Hi there ~
I have been doing the WW plan (going to meetings) for exactly 6 months. I've lost 40.2 lbs so far and am approx. 10 or so pounds from goal. I'm getting so nervouse now because next Saturday, only 6 days from now, my husband and I are leaving for a 7 day cruise.
I think I've made some real changes in the way I eat and the way I think about food but I just know that I'll be bad with my eating anyway........I add all this, not as my purpose for this post (although it's an important fact in my life right now) but just because it's something that is coming up to put a small disruption in my eating plan.....

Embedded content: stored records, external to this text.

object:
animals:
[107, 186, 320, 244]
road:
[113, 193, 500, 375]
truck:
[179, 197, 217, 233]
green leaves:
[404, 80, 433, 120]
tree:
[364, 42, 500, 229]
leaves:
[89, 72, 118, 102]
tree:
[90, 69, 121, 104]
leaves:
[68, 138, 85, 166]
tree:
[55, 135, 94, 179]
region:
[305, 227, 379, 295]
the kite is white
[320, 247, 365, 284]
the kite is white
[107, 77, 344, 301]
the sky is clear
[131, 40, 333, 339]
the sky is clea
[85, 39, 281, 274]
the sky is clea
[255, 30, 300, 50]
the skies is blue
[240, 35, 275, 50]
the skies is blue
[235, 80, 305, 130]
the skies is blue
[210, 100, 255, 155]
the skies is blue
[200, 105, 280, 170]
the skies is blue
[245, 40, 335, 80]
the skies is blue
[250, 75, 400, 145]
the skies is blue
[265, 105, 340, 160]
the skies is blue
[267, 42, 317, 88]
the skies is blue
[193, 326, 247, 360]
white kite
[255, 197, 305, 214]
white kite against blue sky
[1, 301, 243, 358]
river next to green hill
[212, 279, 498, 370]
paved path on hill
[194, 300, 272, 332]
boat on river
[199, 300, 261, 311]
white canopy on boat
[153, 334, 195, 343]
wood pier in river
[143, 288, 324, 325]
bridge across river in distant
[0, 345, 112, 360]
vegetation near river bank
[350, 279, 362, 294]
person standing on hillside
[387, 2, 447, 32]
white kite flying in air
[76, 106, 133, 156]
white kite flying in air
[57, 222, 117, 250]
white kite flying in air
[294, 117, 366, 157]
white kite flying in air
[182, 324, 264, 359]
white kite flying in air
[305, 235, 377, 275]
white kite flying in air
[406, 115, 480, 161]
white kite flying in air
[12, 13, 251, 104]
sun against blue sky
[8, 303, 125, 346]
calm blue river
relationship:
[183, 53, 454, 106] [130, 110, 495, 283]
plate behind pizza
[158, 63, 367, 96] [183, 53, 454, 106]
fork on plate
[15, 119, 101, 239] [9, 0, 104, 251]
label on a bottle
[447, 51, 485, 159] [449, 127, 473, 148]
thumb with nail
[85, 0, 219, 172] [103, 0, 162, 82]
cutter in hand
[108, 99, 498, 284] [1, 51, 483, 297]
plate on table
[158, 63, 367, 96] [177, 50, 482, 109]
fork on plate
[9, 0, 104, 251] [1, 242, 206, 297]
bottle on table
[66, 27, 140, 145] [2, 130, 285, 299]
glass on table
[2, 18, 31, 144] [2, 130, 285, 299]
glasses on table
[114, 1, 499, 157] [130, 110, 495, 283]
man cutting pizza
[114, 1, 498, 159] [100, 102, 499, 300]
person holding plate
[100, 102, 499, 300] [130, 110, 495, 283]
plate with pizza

My purpose for this post is to find some people who have been in or ARE in my position.....so close, so very close.....I don't want to mess up this late in the game. This is probably my 7th time joining WW. Each time, I go for about 6 or so weeks and then think I can do it on my own. Obviously, I can't and never have. So this time, the shock of sticking with it this long is just so amazing to me. Of course, the leader and her exhuberant nature has a lot to do with it. Marsha is GREAT and anyone in the Fort Worth area that needs a good meeting needs to go to hers. OH, I got side-tracked there...
I just wonder how those of you in this situation continue to stick to the program. Those of you who are lifetime memebers and/or on maintenance ~ any pointers how I can get there in a decent amount of time and not start 'cheating' now? I don't consider any over-eating to be 'cheating'. Since I know that WW allows you to have ANY food (as long as you count the points), let's just say that I bank too many in the BEGINNING of the week and have to make them all up during the next 6 days. I've been doing this for the last few weeks, maybe since the holidays ~ it's not hurt me ~ in 6 months, I've had only 1 gain and that was the first week in Jan., after the holidays were over and it was only POINT 6. So here I am, so very close to goal (I'm 5'7" and think I should be somewhere between 148-153), and the day I weigh, I have been eating too many points. First of all, I need to stop doing that. Second, I need to really concentrat on my vacation coming up. I don't want to be miserable with the thought of "I can't have that" but I also do not want to over do it.
Well, I've rambled on enough here. Thanks to anyone who is listening, even if you don't answer.